Dr. Park said that many people who signed up for the screening had quit smoking or were trying to stop, but that a few regarded clear scans as a sign that they could keep smoking.

Dr. Smith said that the American Cancer Society was due to revise its own guidelines for lung-cancer screening, and that its advice would probably be similar to that of the task force.

In 2013, the American Academy of Family Physicians declined to recommend for or against CT screening for lung cancer, saying there was insufficient evidence. But the president, Dr.
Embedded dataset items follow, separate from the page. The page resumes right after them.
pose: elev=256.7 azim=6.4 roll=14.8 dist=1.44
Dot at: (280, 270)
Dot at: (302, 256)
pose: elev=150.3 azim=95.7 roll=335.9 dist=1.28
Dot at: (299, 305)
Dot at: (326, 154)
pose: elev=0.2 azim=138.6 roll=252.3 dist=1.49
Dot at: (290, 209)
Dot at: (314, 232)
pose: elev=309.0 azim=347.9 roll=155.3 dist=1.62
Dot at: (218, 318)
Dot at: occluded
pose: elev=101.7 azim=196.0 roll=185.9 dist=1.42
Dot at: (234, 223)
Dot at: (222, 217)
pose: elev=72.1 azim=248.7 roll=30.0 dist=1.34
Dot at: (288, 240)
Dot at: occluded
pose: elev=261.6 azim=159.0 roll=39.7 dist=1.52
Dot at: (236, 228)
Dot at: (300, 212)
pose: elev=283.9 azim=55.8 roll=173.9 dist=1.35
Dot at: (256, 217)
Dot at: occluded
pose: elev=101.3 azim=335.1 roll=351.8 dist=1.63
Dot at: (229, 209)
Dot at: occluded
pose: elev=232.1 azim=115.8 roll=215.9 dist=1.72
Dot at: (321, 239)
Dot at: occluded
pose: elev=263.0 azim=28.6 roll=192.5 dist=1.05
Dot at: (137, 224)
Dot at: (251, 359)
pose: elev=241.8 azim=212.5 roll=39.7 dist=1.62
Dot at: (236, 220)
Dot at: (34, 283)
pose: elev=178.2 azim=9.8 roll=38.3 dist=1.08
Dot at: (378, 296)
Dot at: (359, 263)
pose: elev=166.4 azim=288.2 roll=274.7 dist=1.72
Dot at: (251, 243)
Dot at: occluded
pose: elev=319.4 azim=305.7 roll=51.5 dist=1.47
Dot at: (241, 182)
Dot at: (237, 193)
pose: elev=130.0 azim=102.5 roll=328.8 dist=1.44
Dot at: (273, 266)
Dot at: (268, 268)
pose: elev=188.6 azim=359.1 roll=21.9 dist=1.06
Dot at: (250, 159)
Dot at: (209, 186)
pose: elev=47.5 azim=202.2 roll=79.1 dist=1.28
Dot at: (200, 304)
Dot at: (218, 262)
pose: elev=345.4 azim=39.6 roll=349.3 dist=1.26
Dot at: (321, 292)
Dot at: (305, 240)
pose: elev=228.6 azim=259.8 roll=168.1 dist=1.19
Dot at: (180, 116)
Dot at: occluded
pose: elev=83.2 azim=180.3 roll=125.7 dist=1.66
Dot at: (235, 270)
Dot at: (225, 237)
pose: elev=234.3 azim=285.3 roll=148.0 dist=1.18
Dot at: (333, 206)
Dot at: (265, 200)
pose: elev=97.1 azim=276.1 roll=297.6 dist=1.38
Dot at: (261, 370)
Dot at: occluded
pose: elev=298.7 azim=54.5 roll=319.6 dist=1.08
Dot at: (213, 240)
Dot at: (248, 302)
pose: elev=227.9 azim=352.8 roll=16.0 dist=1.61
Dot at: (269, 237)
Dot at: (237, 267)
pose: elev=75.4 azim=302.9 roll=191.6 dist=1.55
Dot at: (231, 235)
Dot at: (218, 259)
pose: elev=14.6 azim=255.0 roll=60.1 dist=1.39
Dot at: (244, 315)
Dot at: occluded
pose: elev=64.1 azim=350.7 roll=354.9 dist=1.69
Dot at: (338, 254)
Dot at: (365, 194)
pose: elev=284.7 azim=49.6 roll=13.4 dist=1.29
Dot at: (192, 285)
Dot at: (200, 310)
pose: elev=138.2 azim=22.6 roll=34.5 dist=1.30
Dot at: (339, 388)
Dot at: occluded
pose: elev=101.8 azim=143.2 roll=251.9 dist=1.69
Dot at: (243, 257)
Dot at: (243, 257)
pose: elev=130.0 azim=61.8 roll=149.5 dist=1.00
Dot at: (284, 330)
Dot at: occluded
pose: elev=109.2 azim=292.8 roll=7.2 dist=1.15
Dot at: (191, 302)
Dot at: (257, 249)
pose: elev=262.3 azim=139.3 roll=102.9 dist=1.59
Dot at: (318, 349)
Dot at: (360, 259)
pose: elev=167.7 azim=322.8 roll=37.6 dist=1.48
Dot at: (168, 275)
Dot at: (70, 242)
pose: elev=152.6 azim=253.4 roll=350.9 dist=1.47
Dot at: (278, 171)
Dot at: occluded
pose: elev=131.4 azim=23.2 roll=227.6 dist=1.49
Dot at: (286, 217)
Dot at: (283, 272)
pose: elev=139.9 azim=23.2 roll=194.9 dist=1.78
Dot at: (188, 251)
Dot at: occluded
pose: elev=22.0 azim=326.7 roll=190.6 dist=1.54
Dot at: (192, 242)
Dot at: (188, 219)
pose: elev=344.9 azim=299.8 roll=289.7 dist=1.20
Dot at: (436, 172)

Ada Stewart, said in an emailed statement on Monday that the academy would review the new task force evidence and decide whether to update its own recommendation to its members.

Globally, there were 2.09 million new cases of lung cancer in 2018, and the disease is also the leading cause of cancer deaths, killing 1.76 million people that year, according to the World Health Organization.

There were 228,820 new cases of lung cancer in the United States in 2020, and 135,720 people died from it, according to the National Cancer Institute. About 90 percent of cases occur in people who smoke, and current smokers’ risk of developing the disease is about 20 times that of nonsmokers.

Only about 20.5 percent of patients survive five years after the diagnosis. Most cases are diagnosed late, after the cancer has begun to spread. But if it can be found and treated early, cure is possible, doctors say.